**LISTED ENTRIES**
————
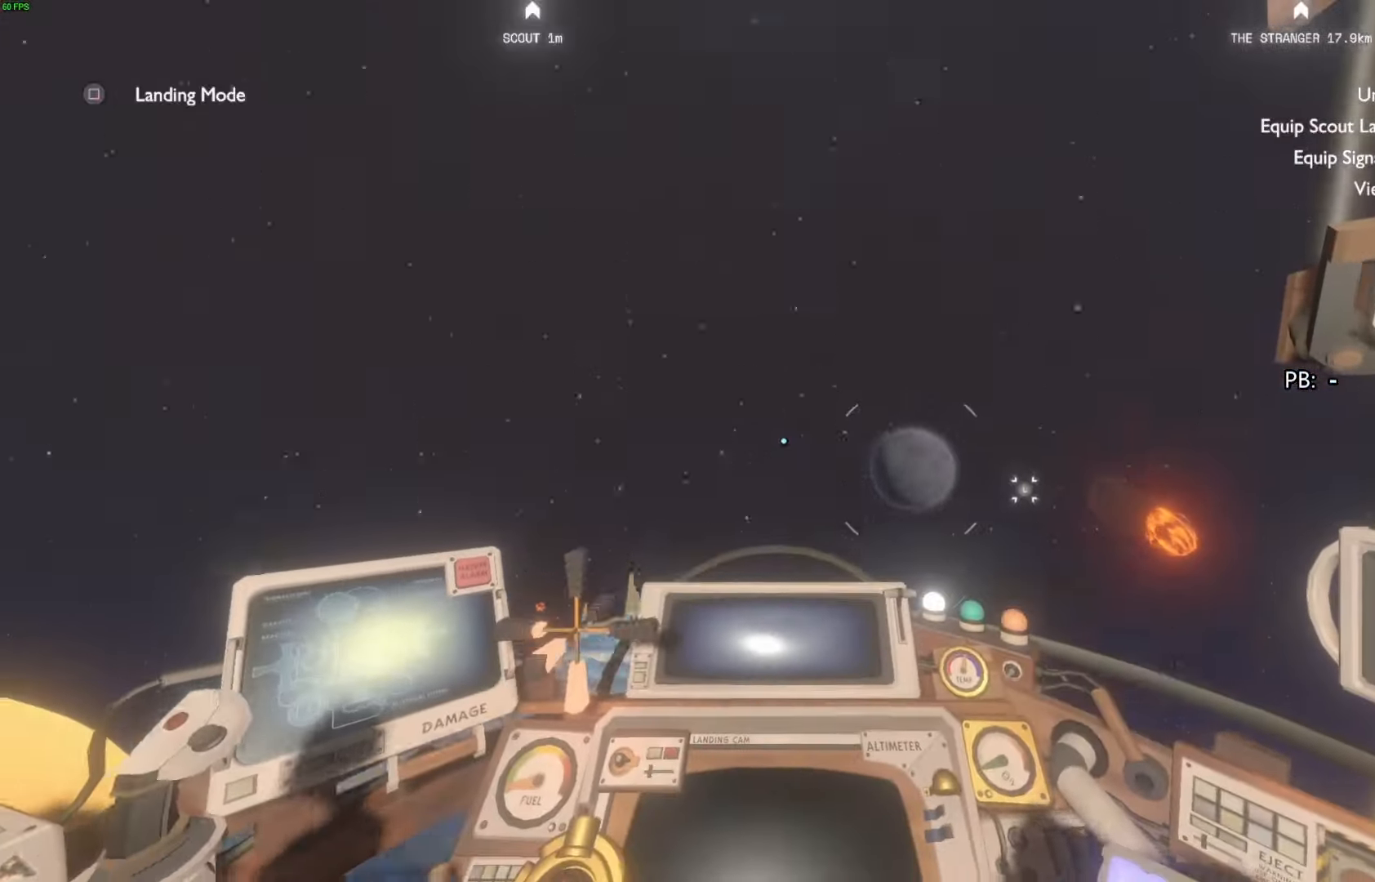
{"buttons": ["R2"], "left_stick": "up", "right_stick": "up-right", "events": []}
————
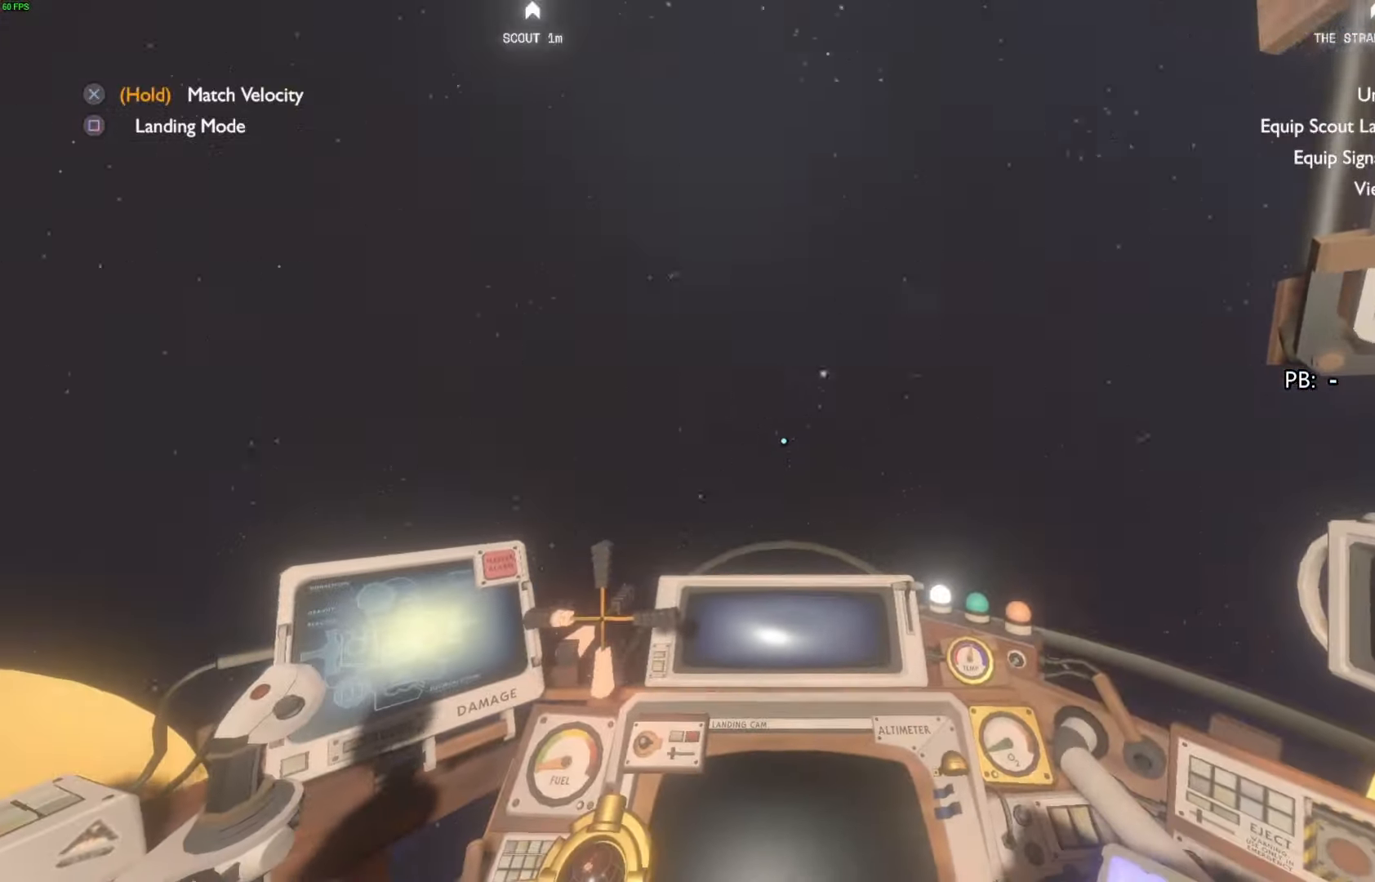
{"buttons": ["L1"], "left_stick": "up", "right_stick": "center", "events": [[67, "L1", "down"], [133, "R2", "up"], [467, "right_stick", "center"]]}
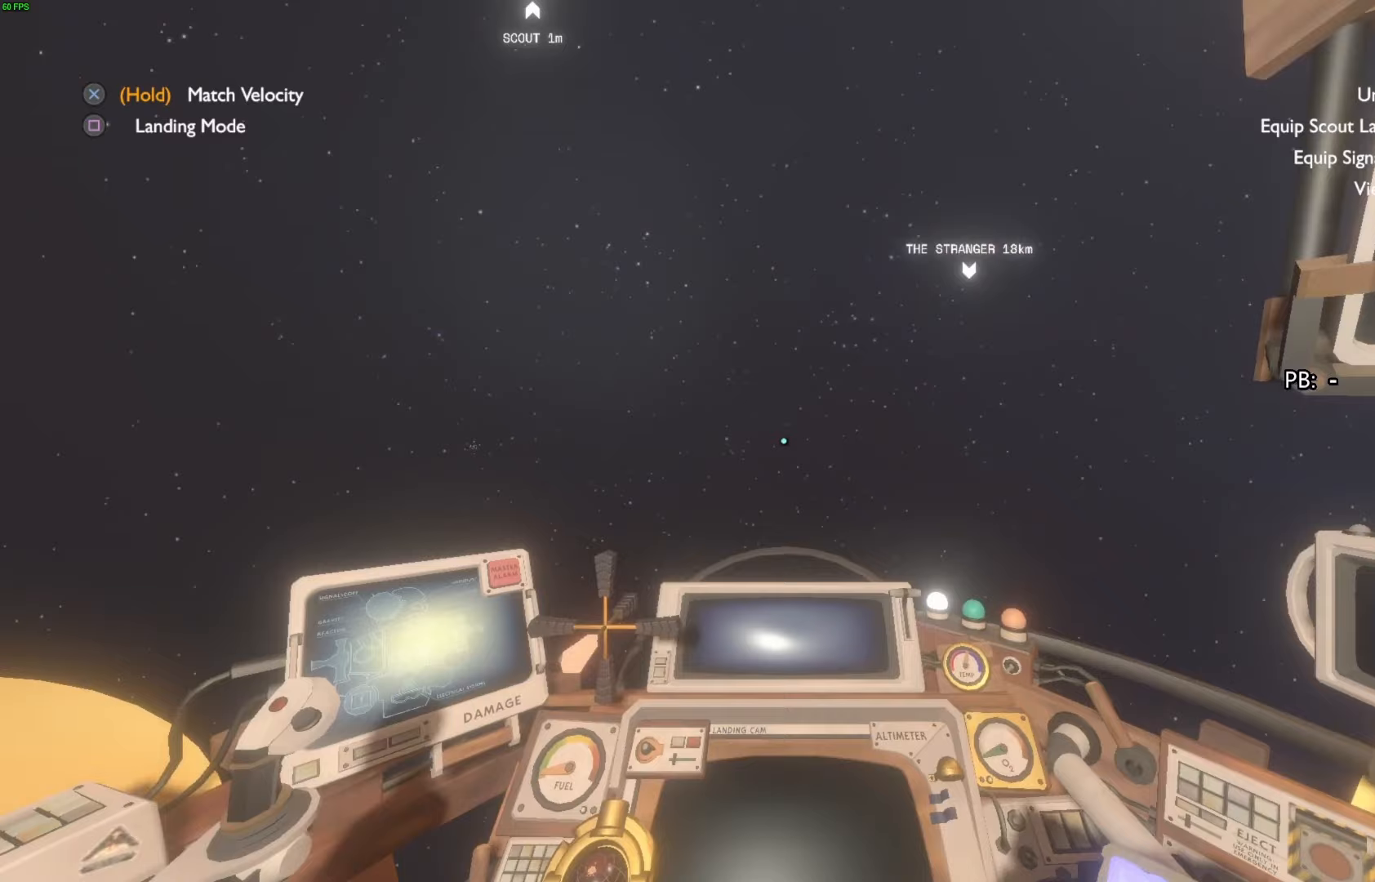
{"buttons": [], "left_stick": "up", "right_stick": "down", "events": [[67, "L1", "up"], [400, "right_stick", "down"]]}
————
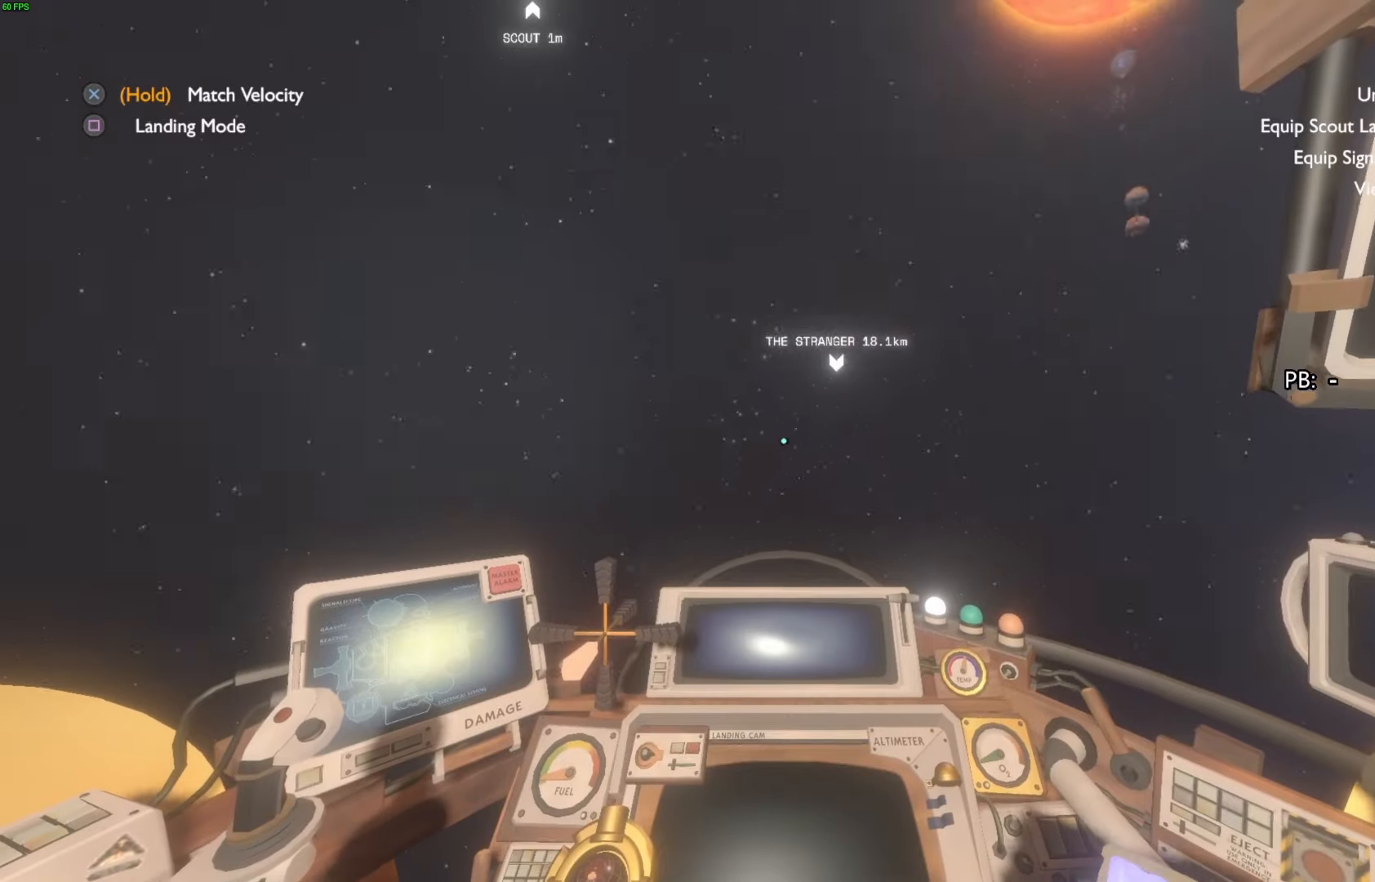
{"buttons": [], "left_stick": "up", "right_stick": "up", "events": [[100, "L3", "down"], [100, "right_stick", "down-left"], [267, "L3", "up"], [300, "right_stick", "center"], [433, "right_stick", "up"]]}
————
**YOUR OBJECTIVE**
In the entries above, find each line with "center" and list it.

**RESPONSE BOX**
{"buttons": ["L1"], "left_stick": "up", "right_stick": "center", "events": [[67, "L1", "down"], [133, "R2", "up"], [467, "right_stick", "center"]]}
{"buttons": [], "left_stick": "up", "right_stick": "up", "events": [[100, "L3", "down"], [100, "right_stick", "down-left"], [267, "L3", "up"], [300, "right_stick", "center"], [433, "right_stick", "up"]]}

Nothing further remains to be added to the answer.